START SUPPLIED DATA

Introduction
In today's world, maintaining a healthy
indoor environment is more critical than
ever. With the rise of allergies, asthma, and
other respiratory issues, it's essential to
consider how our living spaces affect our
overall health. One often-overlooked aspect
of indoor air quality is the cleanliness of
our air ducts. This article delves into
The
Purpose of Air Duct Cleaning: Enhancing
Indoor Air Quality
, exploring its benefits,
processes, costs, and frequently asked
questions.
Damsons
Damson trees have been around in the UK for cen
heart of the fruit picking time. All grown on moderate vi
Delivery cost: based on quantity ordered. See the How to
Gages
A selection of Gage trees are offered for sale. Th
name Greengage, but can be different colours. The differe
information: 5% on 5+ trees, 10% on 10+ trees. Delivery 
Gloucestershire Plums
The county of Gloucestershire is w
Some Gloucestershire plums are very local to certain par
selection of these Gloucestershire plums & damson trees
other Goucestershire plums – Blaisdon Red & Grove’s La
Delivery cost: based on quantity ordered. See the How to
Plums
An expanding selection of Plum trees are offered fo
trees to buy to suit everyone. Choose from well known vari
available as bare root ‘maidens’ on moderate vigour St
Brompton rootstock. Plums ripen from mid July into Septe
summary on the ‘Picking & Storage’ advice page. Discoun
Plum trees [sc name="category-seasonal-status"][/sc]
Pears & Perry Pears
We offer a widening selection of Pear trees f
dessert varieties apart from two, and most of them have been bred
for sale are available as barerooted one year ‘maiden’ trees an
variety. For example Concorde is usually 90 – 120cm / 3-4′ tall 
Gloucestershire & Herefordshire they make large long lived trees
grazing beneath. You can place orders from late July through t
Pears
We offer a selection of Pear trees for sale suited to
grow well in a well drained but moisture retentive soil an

END SUPPLIED DATA

#### [WHAT NEEDS TO BE DONE]
How many lines of the material contain the word "other"? Reply with the number alone.

#### [ANSWER SPACE]
2